- _PROBLEM REQUIREMENTS_:
Please write out exactly the lines that begin at the line containing "2.2. What is Golden Rectangle? [2 4] 11" and run to the end of the records.

- _Saved entries_:
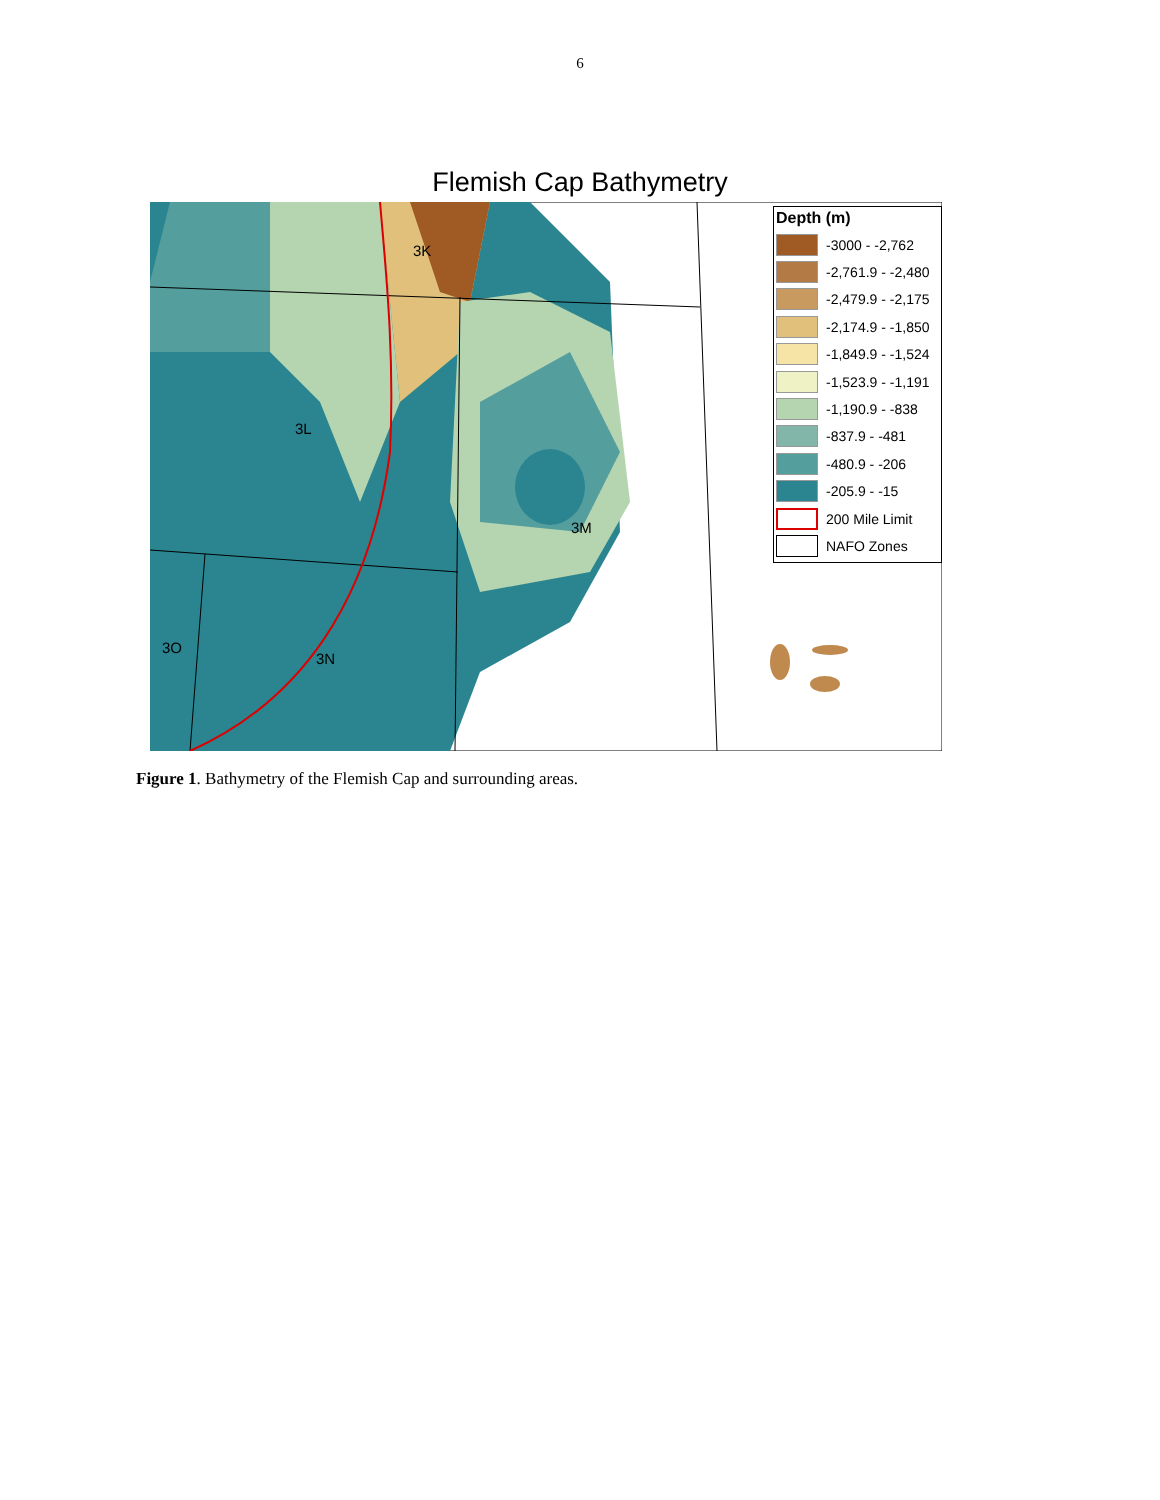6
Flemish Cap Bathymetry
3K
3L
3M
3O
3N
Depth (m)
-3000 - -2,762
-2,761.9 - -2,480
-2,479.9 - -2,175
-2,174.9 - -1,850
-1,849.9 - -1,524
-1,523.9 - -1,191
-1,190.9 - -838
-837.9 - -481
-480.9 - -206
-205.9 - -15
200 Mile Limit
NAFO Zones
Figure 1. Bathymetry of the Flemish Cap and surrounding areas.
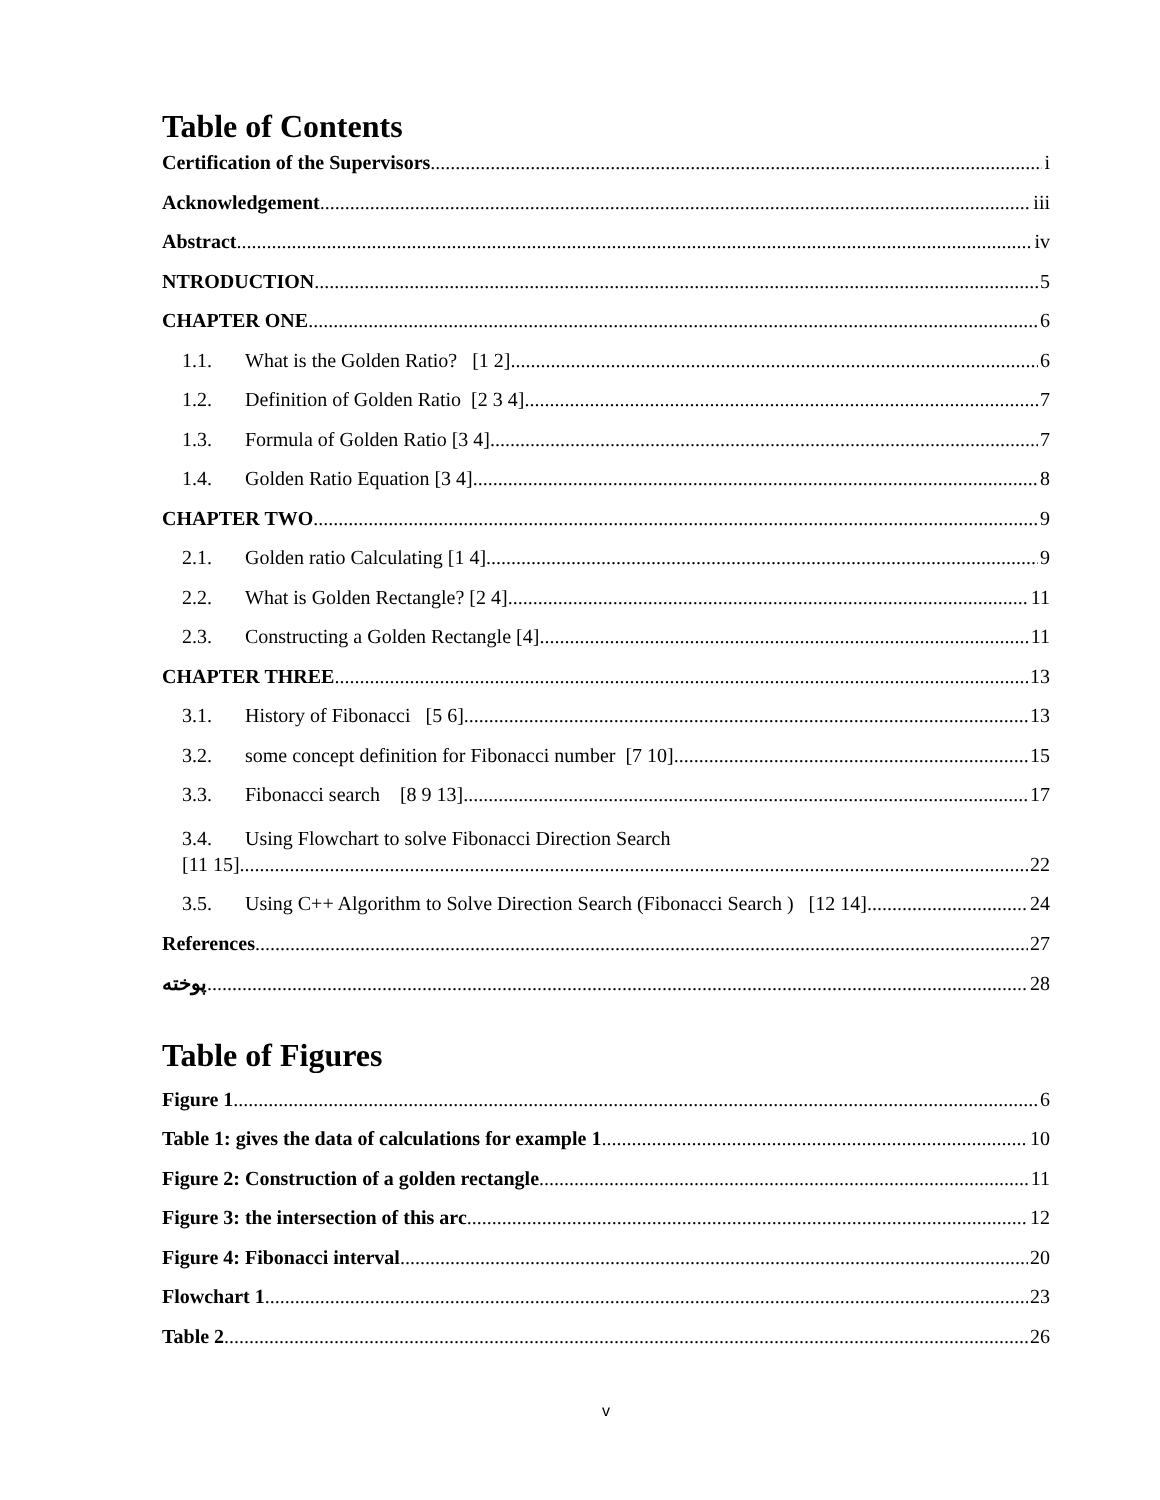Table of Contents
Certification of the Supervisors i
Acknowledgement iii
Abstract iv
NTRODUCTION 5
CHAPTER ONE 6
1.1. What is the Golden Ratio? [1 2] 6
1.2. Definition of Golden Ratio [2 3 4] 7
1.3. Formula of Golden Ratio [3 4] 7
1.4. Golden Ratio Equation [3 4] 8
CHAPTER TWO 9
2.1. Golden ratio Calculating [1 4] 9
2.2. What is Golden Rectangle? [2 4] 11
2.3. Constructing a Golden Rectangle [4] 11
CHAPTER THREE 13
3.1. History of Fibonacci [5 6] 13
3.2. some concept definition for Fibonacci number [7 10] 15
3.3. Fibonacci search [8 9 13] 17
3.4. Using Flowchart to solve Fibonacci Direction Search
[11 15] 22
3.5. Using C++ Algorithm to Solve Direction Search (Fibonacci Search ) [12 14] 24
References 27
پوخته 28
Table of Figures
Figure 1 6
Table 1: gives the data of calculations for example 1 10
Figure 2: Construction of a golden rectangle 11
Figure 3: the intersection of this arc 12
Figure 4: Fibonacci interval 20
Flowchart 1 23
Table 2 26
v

- _ANSWER BOX_:
2.2. What is Golden Rectangle? [2 4] 11
2.3. Constructing a Golden Rectangle [4] 11
CHAPTER THREE 13
3.1. History of Fibonacci [5 6] 13
3.2. some concept definition for Fibonacci number [7 10] 15
3.3. Fibonacci search [8 9 13] 17
3.4. Using Flowchart to solve Fibonacci Direction Search
[11 15] 22
3.5. Using C++ Algorithm to Solve Direction Search (Fibonacci Search ) [12 14] 24
References 27
پوخته 28
Table of Figures
Figure 1 6
Table 1: gives the data of calculations for example 1 10
Figure 2: Construction of a golden rectangle 11
Figure 3: the intersection of this arc 12
Figure 4: Fibonacci interval 20
Flowchart 1 23
Table 2 26
v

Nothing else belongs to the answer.